WORK TO COMPLETE> According to the document segment, on or about what date did the College approve removing the plaintiff from his position as Vice President of Student Services?

DOCUMENT SEGMENT>
Plaintiff further alleges that during an executive session of the Board on October 16, 2007, various members of the Board, including defendants Simpson, Crocker and Drew, attempted to convince the president of the College, Mark Kern, to terminate Plaintiff. Kern decided not to terminate Plaintiff, but instead suggested a course of lesser punitive action (Id. at ¶¶ 27-29). Defendant Simpson was quoted by the Southern Illinoisan newspaper on October 17, 2007 as stating that the investigation could result in "substantial organizational changes" at the College (Id. at ¶ 30). Subsequent articles reported that a decision about whether to remove Plaintiff as the Vice President of Student Services was to be made subsequent to the conclusion of an internal investigation (Id. at ¶ 31). Plaintiff claims several harsh reader comments to these newspaper articles attacked his character (Id. at ¶ 33).

Sometime on or about October 19, 2007, the College approved the removal of Plaintiff from his position as Vice President of Student Services and also placed a freeze on his salary (Id. at ¶ 34). Plaintiff claims the College never informed him of the reasons behind the decision to remove him from his position or why it decided to freeze his salary (Id. at ¶ 36).

STORED DATA>
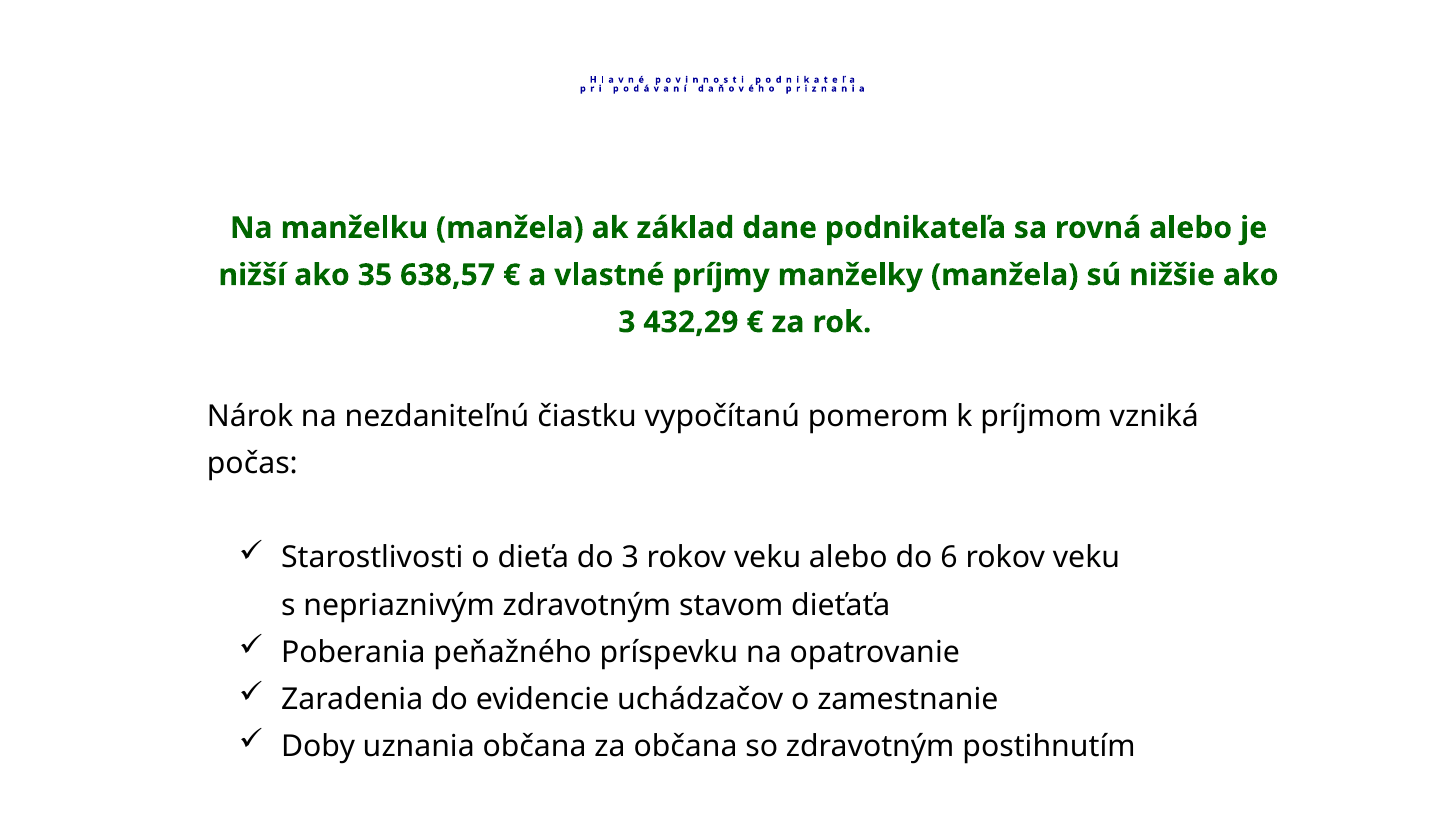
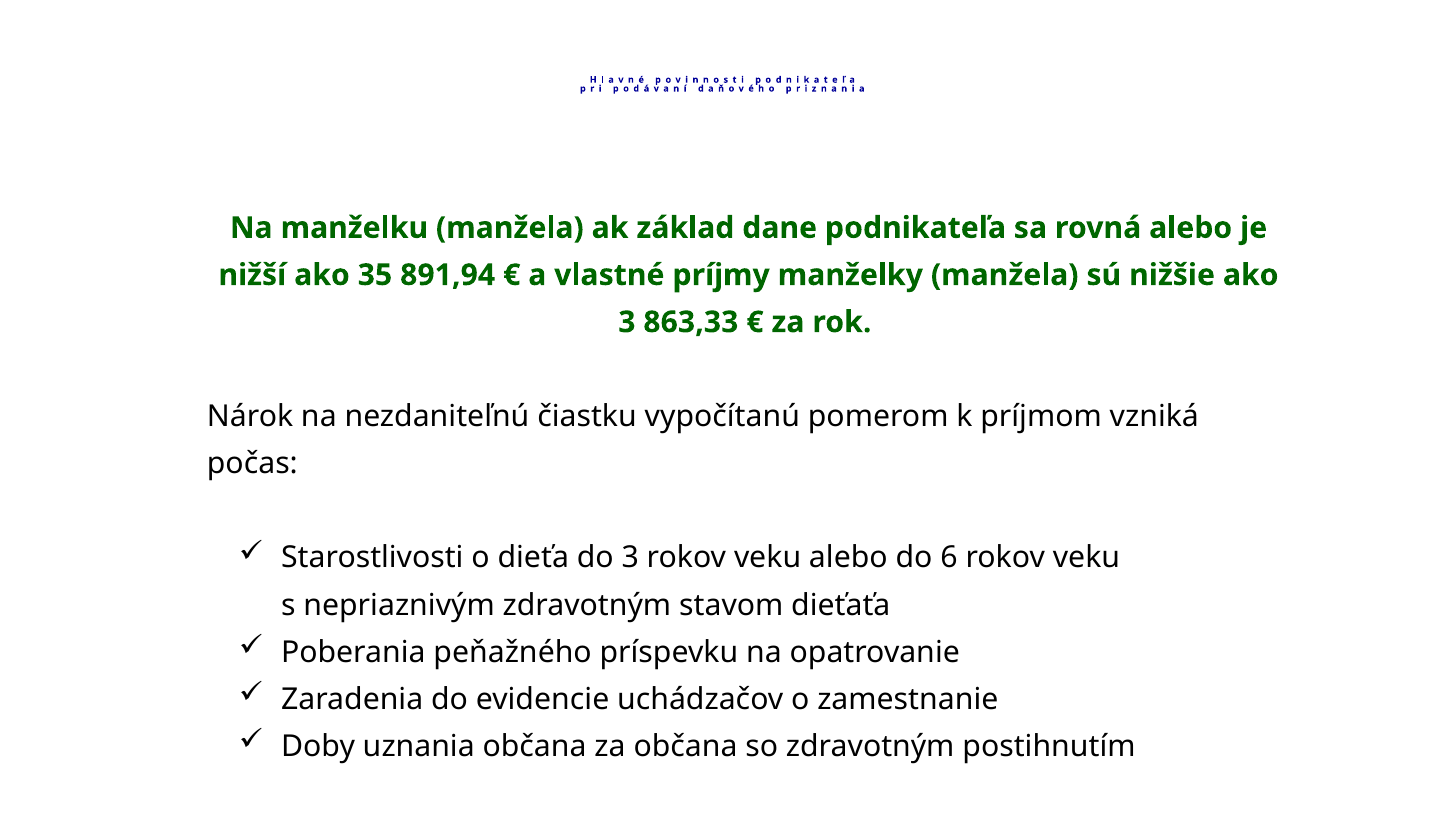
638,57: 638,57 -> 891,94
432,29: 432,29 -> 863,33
* * *
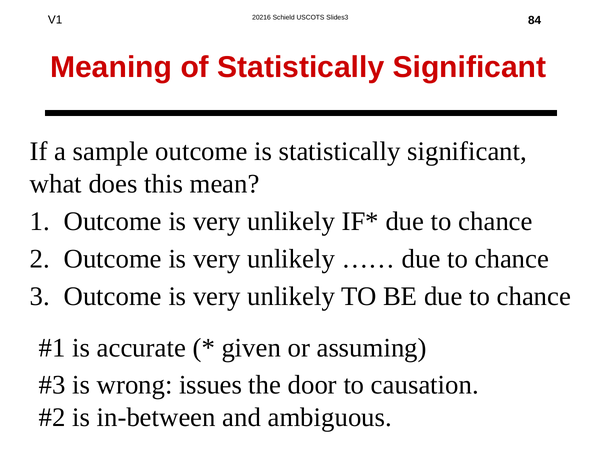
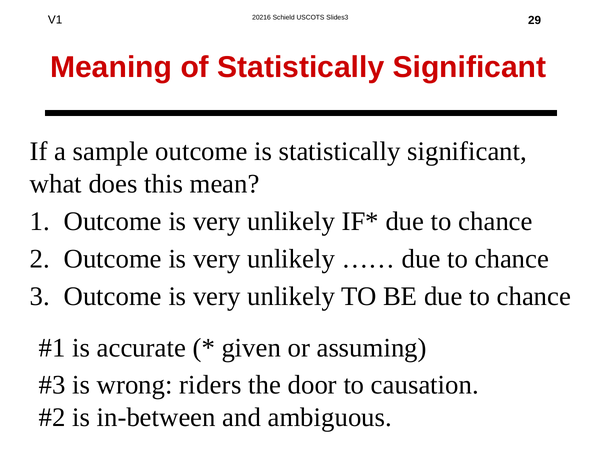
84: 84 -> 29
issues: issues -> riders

WRITTEN RESPONSE> On or about October 19, 2007.